BACKGROUND: Main duct intraductal papillary mucinous neoplasms (MD-IPMNs) may occur in 1 or multiple segments of the pancreatic duct. Unlike multifocal branch duct (BD)-IPMNs, the clonality of multisegmental MD-IPMNs remains unclear. GNAS mutations are common and specific for IPMNs, and mutational assessment might be useful to determine the clonality of IPMNs as well as to detect high-risk IPMN with distinct ductal adenocarcinoma (pancreatic ductal adenocarcinoma [PDAC]). Our aim was to clarify clonality using GNAS status in multisegmental MD-IPMNs. METHODS: We retrospectively reviewed the medical records of 70 patients with MD-IPMN. Histologic subtypes and KRAS/GNAS mutations were investigated, and the clonal relationships among multisegmental MD-IPMNs were assessed. Mutational analysis was performed using high-resolution melting analysis and subsequent Sanger/pyrosequencing. RESULTS: Thirteen patients had multiple synchronous and/or metachronous lesions.
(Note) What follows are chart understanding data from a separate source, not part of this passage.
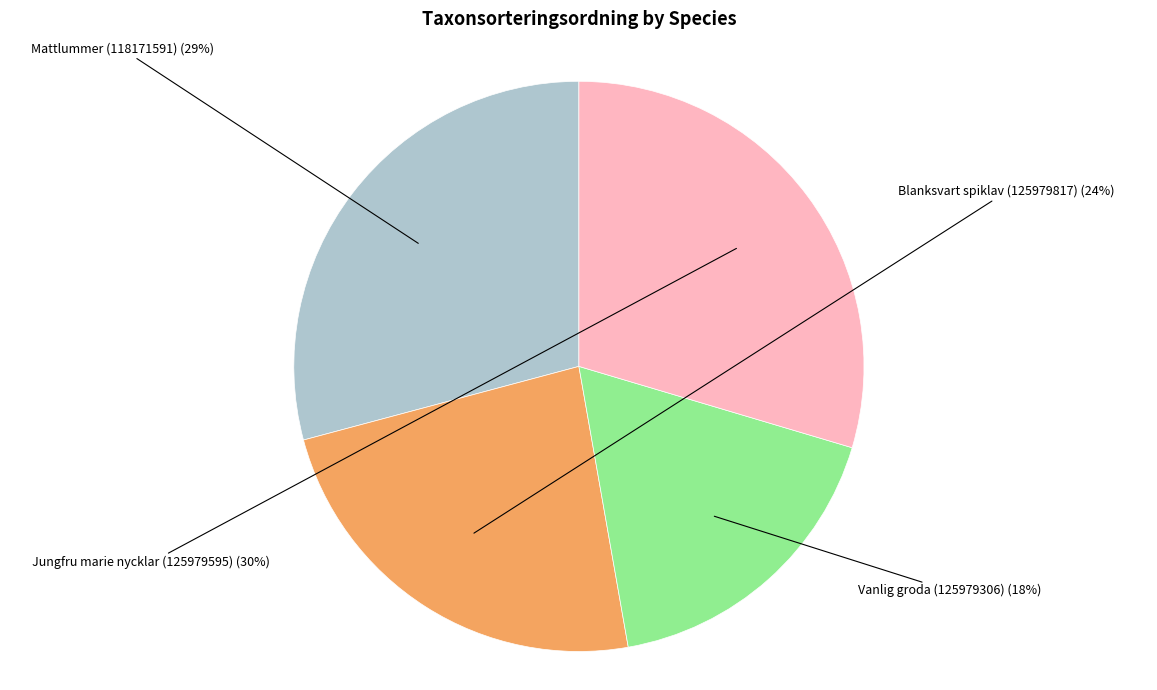

What is the change in value from Mattlummer (118171591) to Blanksvart spiklav (125979817)?

-18418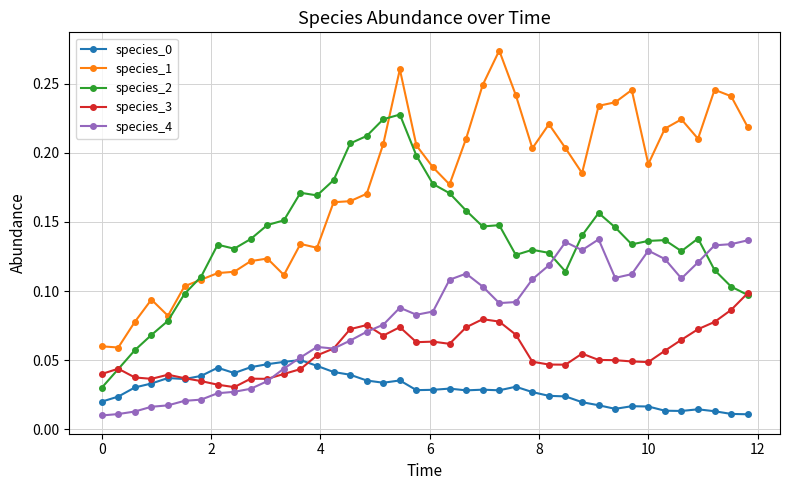

Which series has the largest range (max minus min)?

species_1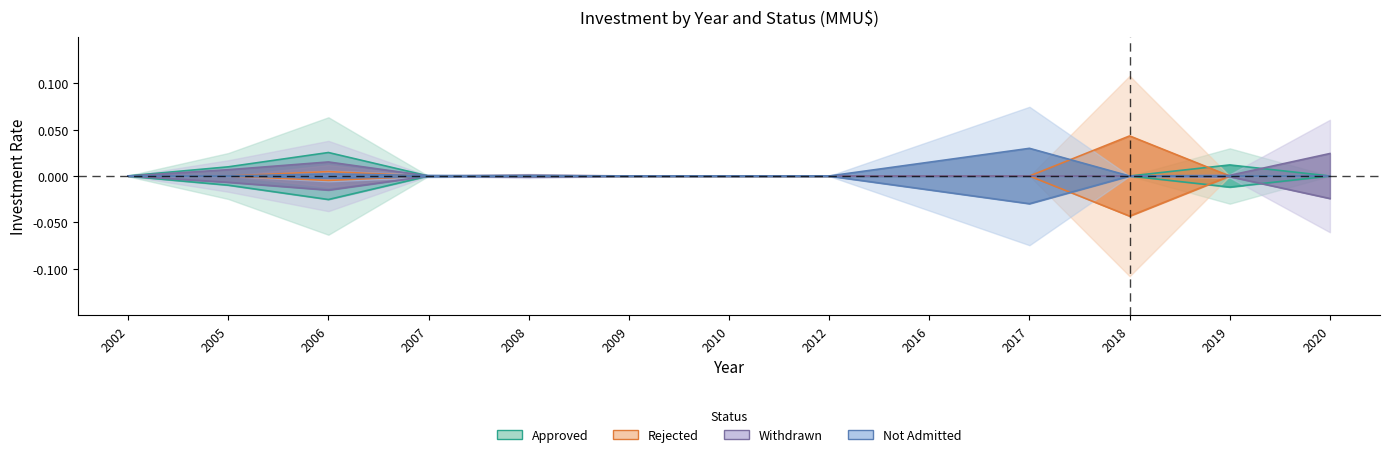

Rank the categories by Withdrawn value from highest to lowest.

2020, 2006, 2005, 2008, 2019, 2009, 2010, 2007, 2002, 2012, 2016, 2017, 2018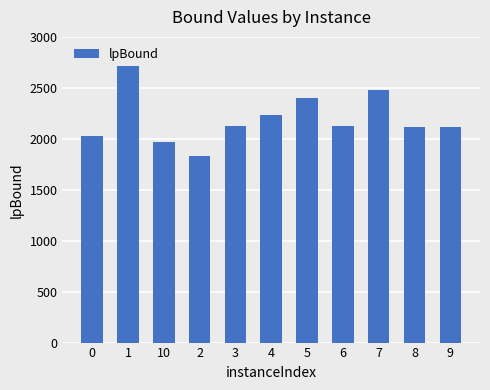

What is the maximum value shown in the chart?

2861.5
Seven of these 13 patients had multiple MD-IPMNs; 3 had multiple MD-IPMNs and distinct BD-IPMNs; 1 had multiple MD-IPMNs and a distinct PDAC; 1 had a solitary MD-IPMN, BD-IPMN, and PDAC; and 1 had a solitary MD-IPMN and PDAC. KRAS/GNAS mutations were consistent in 10 of 11 multisegmental MD-IPMNs, whereas MD-IPMNs, BD-IPMNs, and PDACs tended to show different mutational patterns. The frequency of malignant IPMNs was significantly higher in the multisegment cohort; malignant IPMNs constituted 90% (9/10) of the multiple cohort and 56% (32/57) of the solitary cohort (P = .04). Mutant GNAS was more frequently observed in the intestinal subtype (94%) than the others. CONCLUSION: MD-IPMNs can be characterized by monoclonal skip progression. Close attention should be paid to the possible presence of skip areas during or after partial pancreatectomy.